- [Excerpted passage]
========================================================================
A good cold email has four parts: a specific reason for reaching out (not generic phrases like "I came across your company"), a one-sentence value statement, brevity under 100 words, and one clear ask. The strongest format for most situations is the quick question approach: open with a relevant observation about the prospect, add one sentence on what you do and why it matters to them, and close with a yes/no ask. For B2B outbound, signal-based emails triggered by hiring posts or funding announcements tend to perform best because the timing is genuinely relevant to the prospect.
How long should a cold email be?
Under 100 words for the initial email. Under 50 words for follow-ups. Prospects scan before they read. If the email looks long, most will not start it. Every word past 150 reduces the chance of a reply. Keep the subject line to 4-7 words, the body to 3-5 sentences, and the CTA to one question.
What should the opening line of a cold email be?
The opening line should be about the prospect, not about you. A real observation works best: "Saw [Company] just posted a role for an SDR," "Congrats on the Series A," or "Are you still building prospect lists manually?" These open the email with something the prospect recognizes as specific to them. What does not work: "I hope this email finds you well," "I came across your company," or any general compliment not tied to something specific the prospect actually did.
How many follow-ups should you send after a cold email?
========================================================================
[Dataset entries]
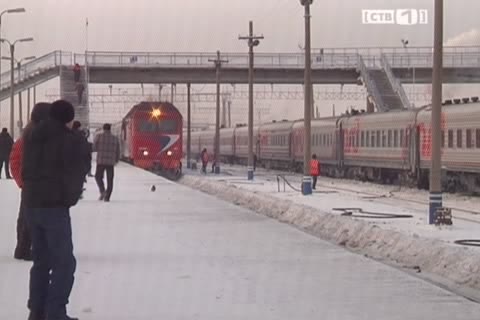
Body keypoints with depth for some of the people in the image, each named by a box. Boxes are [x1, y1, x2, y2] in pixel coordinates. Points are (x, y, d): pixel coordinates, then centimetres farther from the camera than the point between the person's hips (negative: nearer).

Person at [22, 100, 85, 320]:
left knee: (42, 260, 16)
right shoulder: (69, 140, -11)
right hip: (55, 206, -8)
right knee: (64, 262, -2)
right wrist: (70, 199, 5)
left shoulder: (31, 137, 12)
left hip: (31, 204, 8)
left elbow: (26, 170, 13)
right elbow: (75, 175, -10)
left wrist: (34, 191, 10)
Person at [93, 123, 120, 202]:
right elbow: (118, 151, 8)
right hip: (111, 162, 2)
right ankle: (107, 197, 4)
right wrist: (116, 160, 22)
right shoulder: (115, 138, 5)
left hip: (101, 161, -2)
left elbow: (94, 148, -3)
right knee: (110, 180, 7)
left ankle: (102, 191, -8)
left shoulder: (99, 137, -2)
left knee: (98, 176, 14)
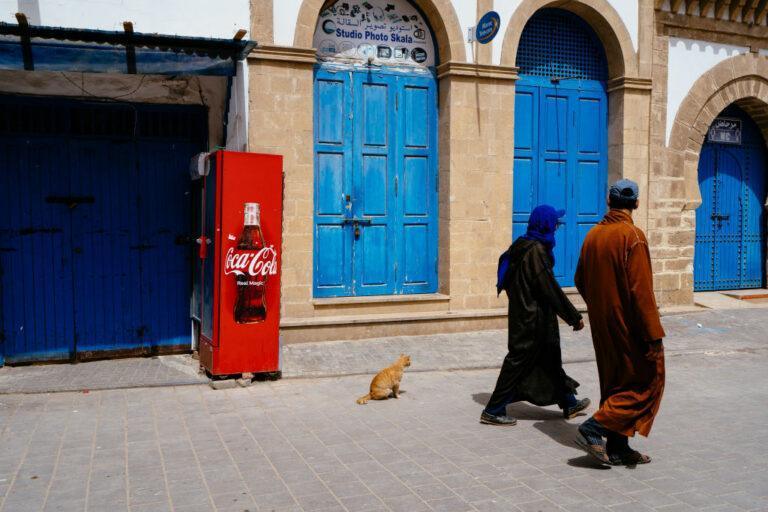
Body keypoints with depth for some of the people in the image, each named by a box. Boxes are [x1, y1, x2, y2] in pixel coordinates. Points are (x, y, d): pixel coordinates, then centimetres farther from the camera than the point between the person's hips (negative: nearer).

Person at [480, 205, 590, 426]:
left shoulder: (521, 245, 7)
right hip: (533, 319, -10)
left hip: (523, 315, 10)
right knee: (519, 361, 0)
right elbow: (550, 289, -21)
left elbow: (510, 282, 15)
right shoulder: (536, 250, -21)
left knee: (550, 358, 19)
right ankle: (493, 411, 8)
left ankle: (569, 403, 33)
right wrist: (574, 317, -14)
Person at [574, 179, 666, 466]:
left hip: (601, 325, 8)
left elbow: (580, 282, 13)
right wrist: (654, 334, -17)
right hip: (628, 325, -7)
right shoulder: (632, 236, -16)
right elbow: (641, 291, -21)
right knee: (647, 381, 5)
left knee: (615, 383, 15)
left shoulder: (593, 235, 5)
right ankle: (595, 428, -4)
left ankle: (617, 448, 20)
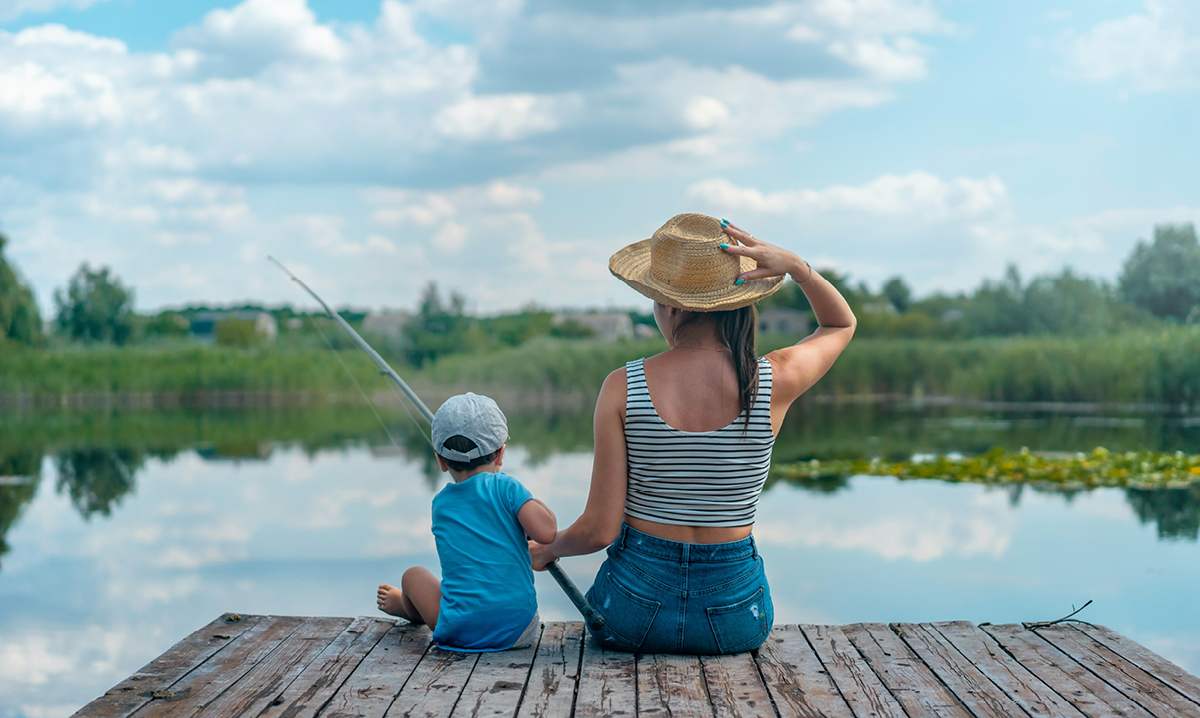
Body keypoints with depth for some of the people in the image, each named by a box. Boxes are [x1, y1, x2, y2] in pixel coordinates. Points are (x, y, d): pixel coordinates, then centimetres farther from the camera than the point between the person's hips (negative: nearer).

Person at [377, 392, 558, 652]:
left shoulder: (440, 504, 8)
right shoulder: (505, 487, -5)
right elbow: (546, 533, -15)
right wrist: (535, 503, 6)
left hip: (461, 634, 1)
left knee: (413, 575, 29)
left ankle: (406, 606, 57)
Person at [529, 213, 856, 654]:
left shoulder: (623, 388, -15)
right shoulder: (774, 382, -12)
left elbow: (599, 530, -12)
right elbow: (841, 323, 12)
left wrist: (546, 550, 10)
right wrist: (797, 267, -7)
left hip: (635, 615, -1)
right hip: (734, 618, 1)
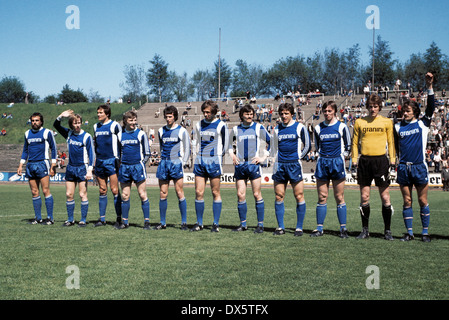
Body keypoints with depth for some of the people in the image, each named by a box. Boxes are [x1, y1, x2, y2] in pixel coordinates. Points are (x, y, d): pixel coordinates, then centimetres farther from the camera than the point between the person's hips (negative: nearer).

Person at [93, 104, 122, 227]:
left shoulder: (114, 125, -3)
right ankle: (102, 218, 12)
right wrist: (94, 161, 18)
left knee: (115, 190, -8)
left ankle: (119, 218, -2)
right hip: (99, 161, 6)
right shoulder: (96, 126, 15)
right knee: (102, 191, 8)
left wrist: (119, 160, -7)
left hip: (111, 160, -6)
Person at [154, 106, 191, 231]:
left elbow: (187, 149, 4)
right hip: (164, 163, 4)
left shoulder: (181, 131, 2)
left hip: (176, 163, -4)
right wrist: (163, 159, 13)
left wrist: (183, 163, -4)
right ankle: (163, 222, 10)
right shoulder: (161, 131, 13)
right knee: (163, 194, 3)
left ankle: (184, 222, 1)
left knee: (180, 194, -6)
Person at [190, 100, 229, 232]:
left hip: (214, 161, -4)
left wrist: (218, 156, 6)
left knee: (215, 193, -1)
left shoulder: (221, 125, -1)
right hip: (200, 161, 4)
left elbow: (225, 144, 4)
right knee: (199, 192, 0)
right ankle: (199, 223, 8)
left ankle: (216, 224, 4)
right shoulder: (199, 125, 11)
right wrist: (200, 154, 13)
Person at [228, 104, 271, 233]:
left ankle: (260, 224, 2)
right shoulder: (236, 129, 9)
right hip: (240, 165, 3)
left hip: (254, 164, -3)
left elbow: (271, 142, 7)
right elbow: (229, 143, 26)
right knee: (240, 195, 2)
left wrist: (263, 157, 0)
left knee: (257, 194, -4)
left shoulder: (258, 128, 2)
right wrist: (232, 155, 12)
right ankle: (243, 224, 12)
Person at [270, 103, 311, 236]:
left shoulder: (300, 127, 1)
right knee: (279, 197, 3)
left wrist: (298, 157, 1)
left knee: (299, 196, -4)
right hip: (280, 165, 3)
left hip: (294, 165, -3)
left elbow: (307, 146, 6)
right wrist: (276, 158, 9)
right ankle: (280, 227, 11)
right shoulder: (277, 129, 12)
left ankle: (299, 228, 3)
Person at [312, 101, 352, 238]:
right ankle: (319, 228, 8)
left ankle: (343, 228, 5)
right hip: (322, 163, 3)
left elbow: (348, 147, 8)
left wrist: (341, 157, 0)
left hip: (337, 163, -3)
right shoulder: (318, 128, 9)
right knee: (322, 197, 3)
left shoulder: (342, 127, 1)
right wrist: (321, 157, 9)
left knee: (339, 197, -1)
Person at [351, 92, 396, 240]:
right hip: (364, 161, 2)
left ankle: (387, 230, 8)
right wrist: (354, 164, 4)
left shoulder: (387, 122, 4)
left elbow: (391, 143, 7)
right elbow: (355, 143, 10)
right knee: (364, 197, 4)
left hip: (381, 161, -1)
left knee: (385, 197, -2)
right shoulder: (359, 122, 7)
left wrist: (392, 164, 0)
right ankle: (365, 230, 14)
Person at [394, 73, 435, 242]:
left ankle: (425, 232, 10)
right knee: (407, 201, 4)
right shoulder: (398, 126, 9)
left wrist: (429, 86, -14)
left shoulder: (423, 123, 4)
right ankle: (409, 233, 11)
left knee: (422, 200, 1)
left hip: (420, 166, -2)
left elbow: (431, 107, -7)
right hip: (403, 167, 2)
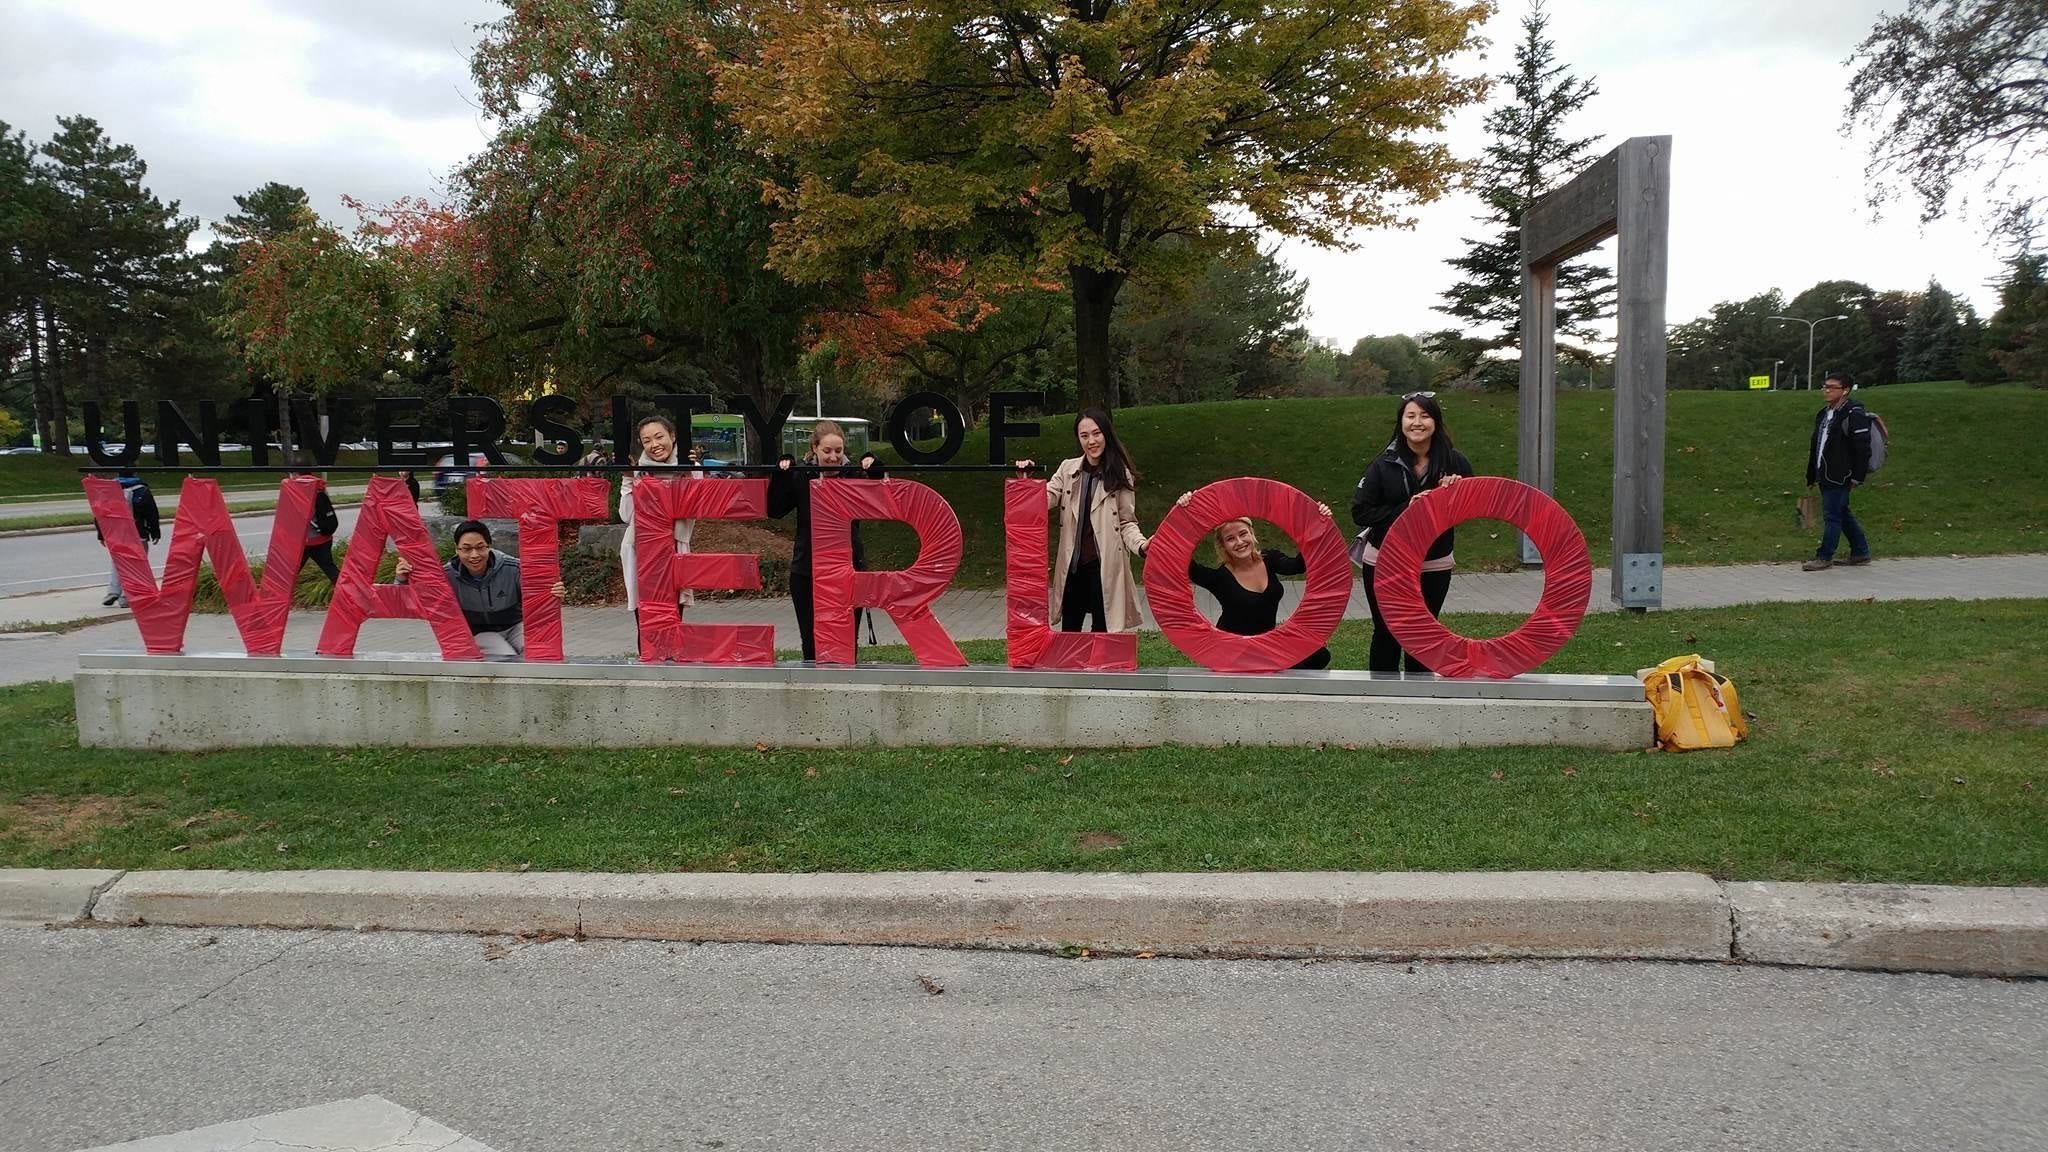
========================================================================
- [Task prompt] Write out everything from "Under 100 words for" down to "to one question." in the cold email passage again, switching every "Under" to "Fewer than".

- [Task response]
Fewer than 100 words for the initial email. Fewer than 50 words for follow-ups. Prospects scan before they read. If the email looks long, most will not start it. Every word past 150 reduces the chance of a reply. Keep the subject line to 4-7 words, the body to 3-5 sentences, and the CTA to one question.